Nous savons tous ce que vaut la fiabilité des hommes. Et nous avons parfois honte que nous-mêmes n’ayons pas toujours su répondre aux espérances que les autres plaçaient en nous. La déception est d’autant plus grande que la confiance était forte.

Les promesses des campagnes électorales n’arrivent jamais à être tenues. Ce n’est pas un jugement, c’est une constatation, c’est même une définition : la réalité force les faiseurs de promesses à s’adapter.

Et combien de promesses que nous avions faites, nous n’avons pu les tenir qu’en partie ? Et parfois nous en avons honte, car c’est de notre faute. Combien il est alors libérateur de pouvoir déposer cela devant Dieu dans la confession pour en repartir absout !

Ça, c’est nous avec nos carences, nos déficiences, nos péchés. Mais le peuple nouveau que Jésus a fait de nous, la nation sainte que nous sommes devenus sous l’action du Saint-Esprit à travers l’Evangile, un « peuple choisi par Dieu comme son héritage », nous sommes dans cette situation nouvelle, surprenante, qu’en Dieu nous avons un Chef fiable à 100% !

C’est ce que Martin Luther indique quand, dans son explication du 1er Commandement, il nous encourage à « mettre en Dieu […] notre entière confiance » (Petit Catéchisme). Il précise d’ailleurs que cela, nous ne pouvons le faire qu’avec « Dieu seul ».

Cela aussi c’est quelque chose d’unique et de « nouveau » - car cela n’a jamais existé nulle part et n’existe nulle part ailleurs ! – : avoir quelqu’un en qui nous pouvons avoir « entière confiance ».

Cette chose merveilleuse et « nouvelle », c’est notre situation d’enfants de Dieu, « car la Parole de l’Eternel est droite et toute son œuvre s’accomplit avec fidélité ! » « Il parle, et la chose arrive ; il ordonne, et elle existe. […] Les plans de l’Eternel subsistent éternellement, et les projets de son cœur de génération en génération. » (v. 4+9-11)

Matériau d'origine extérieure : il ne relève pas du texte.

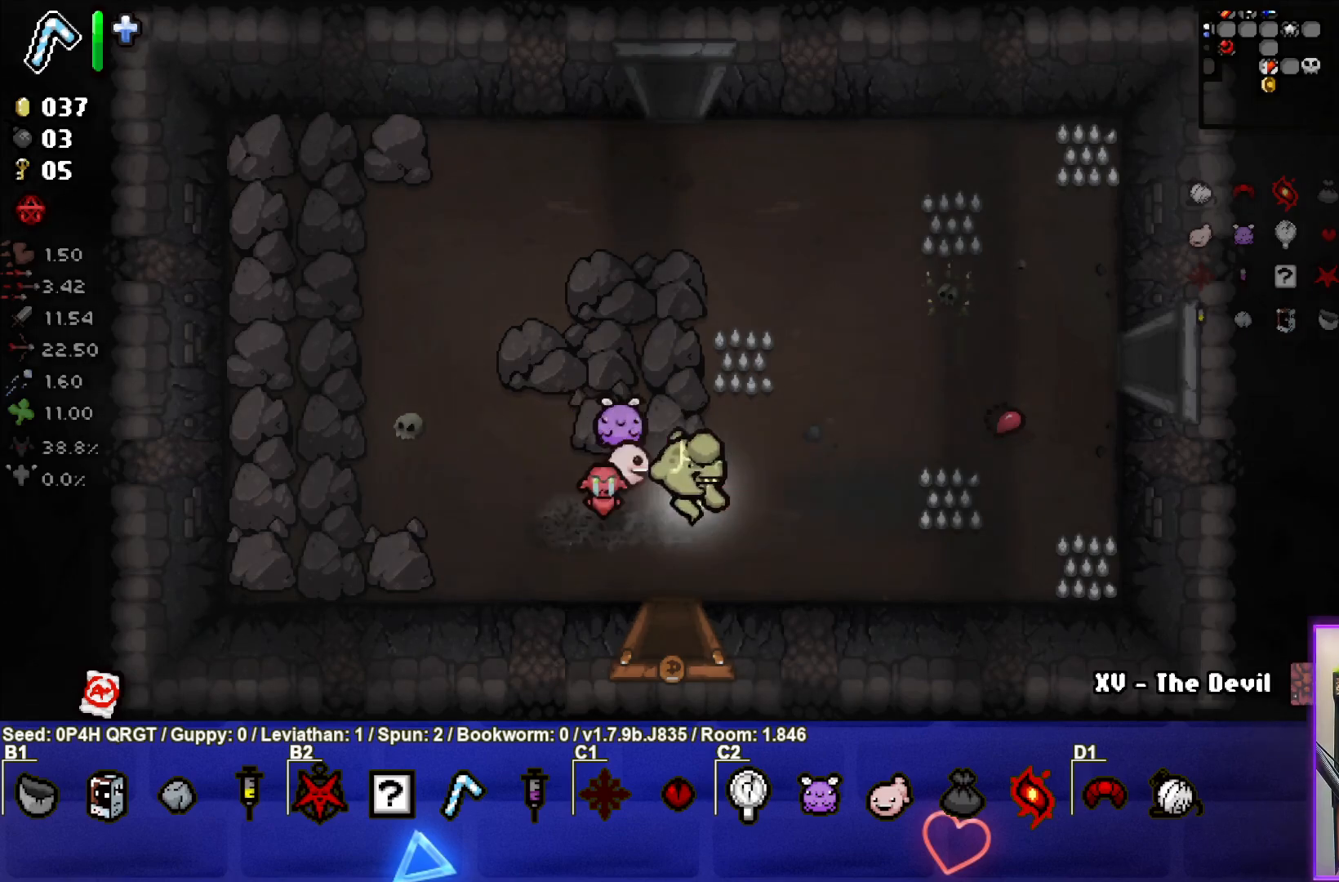
{"buttons": [], "left_stick": "up-right", "right_stick": "center", "events": [[167, "left_stick", "center"], [367, "left_stick", "up-right"]]}
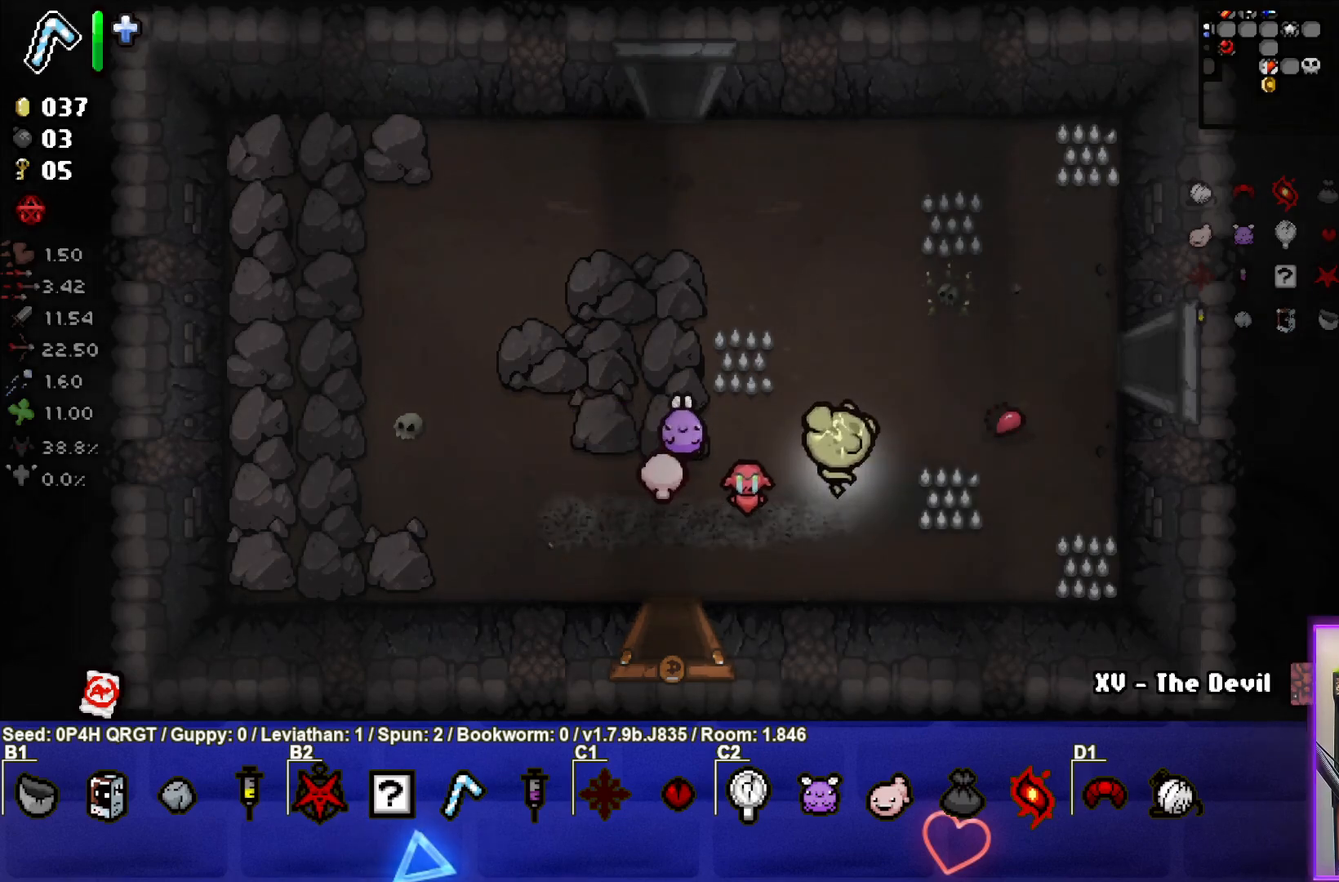
{"buttons": [], "left_stick": "right", "right_stick": "center", "events": [[267, "left_stick", "right"]]}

Nous avons parfois l’impression que Dieu se déjuge, qu’il nous a promis fidélité dans notre Baptême ou dans sa Parole d’Evangile, puis qu’il nous laisse un peu tomber par moments.

Non, rappelez-vous la promesse qu’il fait ici : « La Parole de l’Eternel est droite et toute son œuvre s’accomplit avec fidélité ! » Il n’a pas non plus rompu sa parole lorsqu’il s’est agi pour Jésus de se sacrifier pour nous, de connaître les souffrances de l’enfer à notre place. Si nous avons une croix au-dessus de l’autel, c’est aussi pour nous rappeler combien Dieu est fidèle et qu’il tient toujours parole, qu’il va jusqu’au bout de ses promesses, quoi que cela lui coûte.

En ce sens aussi nous sommes un peuple « nouveau », différent : nous avons à notre tête un Chef qui ne se trompe pas et ne nous trompe pas ; il ne promet pas sans tenir parole. Sa fiabilité est à toute épreuve. « Il parle, et la chose arrive ; il ordonne, et elle existe. »

S’il s’agissait d’un tyran cruel, ce serait terrible, mais il s’agit d’un Dieu à la « bonté » infinie, comme nous l’avons vu dans la première partie. Se savoir membre d’un peuple avec un tel chef, cela rassure, cela nous détend, cela nous remplit de joie, cela pousse aussi sur nos lèvres des chants de louange. Cela fait de l’Eglise un peuple chantant et jouant. – Est-ce vraiment l’impression que nous donnons toujours ?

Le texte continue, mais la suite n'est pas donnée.